▶ **Data shown**:
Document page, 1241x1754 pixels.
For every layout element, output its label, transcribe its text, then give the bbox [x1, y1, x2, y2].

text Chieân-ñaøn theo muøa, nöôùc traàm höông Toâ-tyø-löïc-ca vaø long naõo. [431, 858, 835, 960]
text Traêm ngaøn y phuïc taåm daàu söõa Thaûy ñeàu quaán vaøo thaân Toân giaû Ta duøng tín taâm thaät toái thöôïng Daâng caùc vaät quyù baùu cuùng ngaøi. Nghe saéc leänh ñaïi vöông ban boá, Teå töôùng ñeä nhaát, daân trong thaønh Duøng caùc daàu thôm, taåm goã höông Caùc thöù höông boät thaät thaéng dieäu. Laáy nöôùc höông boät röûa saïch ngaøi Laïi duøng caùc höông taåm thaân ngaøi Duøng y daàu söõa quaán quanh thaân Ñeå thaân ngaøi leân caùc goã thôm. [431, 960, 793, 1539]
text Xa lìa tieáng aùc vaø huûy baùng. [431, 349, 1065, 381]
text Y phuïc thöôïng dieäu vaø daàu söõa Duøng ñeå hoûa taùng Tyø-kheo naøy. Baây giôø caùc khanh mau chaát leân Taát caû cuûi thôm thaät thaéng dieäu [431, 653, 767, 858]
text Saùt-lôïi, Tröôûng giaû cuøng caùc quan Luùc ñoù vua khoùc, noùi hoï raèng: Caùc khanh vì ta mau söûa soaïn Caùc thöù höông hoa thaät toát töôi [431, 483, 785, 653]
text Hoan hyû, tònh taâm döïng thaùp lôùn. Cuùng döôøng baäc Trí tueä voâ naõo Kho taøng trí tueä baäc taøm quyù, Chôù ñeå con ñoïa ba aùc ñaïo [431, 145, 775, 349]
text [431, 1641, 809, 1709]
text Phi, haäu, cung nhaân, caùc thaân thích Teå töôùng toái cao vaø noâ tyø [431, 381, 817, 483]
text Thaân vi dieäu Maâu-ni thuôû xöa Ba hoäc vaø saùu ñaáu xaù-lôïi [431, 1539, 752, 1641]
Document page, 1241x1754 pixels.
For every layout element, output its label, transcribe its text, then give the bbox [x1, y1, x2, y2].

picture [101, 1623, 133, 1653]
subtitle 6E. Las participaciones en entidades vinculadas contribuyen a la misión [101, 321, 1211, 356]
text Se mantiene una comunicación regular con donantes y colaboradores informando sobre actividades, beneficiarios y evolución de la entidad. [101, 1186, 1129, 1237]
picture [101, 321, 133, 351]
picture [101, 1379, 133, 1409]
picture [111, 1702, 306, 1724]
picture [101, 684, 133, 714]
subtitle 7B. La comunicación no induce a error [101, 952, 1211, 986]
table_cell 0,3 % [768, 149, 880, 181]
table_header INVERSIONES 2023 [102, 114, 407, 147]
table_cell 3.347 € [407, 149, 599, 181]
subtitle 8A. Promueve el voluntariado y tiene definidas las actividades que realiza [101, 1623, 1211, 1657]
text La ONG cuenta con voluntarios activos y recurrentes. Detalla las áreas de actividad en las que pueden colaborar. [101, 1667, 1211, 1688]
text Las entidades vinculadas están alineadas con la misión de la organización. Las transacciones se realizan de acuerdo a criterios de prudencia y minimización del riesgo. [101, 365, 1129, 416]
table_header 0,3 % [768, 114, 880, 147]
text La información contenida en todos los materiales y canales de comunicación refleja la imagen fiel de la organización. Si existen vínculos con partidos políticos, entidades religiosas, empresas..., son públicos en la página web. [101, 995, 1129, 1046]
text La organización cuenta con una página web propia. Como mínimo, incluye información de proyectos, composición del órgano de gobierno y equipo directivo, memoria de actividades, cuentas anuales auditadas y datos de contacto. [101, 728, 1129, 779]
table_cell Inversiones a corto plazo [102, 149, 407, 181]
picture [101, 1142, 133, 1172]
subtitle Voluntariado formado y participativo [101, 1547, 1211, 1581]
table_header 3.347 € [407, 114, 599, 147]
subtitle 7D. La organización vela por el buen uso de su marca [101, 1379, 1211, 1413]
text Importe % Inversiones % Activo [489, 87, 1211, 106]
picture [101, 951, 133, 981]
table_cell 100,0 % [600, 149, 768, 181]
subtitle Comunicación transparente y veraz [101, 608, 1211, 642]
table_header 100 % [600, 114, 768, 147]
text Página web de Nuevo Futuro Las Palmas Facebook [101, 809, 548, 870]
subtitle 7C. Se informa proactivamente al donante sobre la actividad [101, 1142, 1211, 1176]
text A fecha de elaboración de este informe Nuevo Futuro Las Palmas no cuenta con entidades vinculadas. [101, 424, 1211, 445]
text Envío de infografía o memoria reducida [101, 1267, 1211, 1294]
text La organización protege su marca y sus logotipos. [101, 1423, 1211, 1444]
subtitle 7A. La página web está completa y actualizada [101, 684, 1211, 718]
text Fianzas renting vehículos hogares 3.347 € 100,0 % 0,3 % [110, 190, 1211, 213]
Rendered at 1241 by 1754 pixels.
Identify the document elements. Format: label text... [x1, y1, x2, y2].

▶ **Work request**: Check every line of the data above for the string "naõo", and copy those that have it.

▶ **Solution for this problem**:
text Chieân-ñaøn theo muøa, nöôùc traàm höông Toâ-tyø-löïc-ca vaø long naõo. [431, 858, 835, 960]
text Hoan hyû, tònh taâm döïng thaùp lôùn. Cuùng döôøng baäc Trí tueä voâ naõo Kho taøng trí tueä baäc taøm quyù, Chôù ñeå con ñoïa ba aùc ñaïo [431, 145, 775, 349]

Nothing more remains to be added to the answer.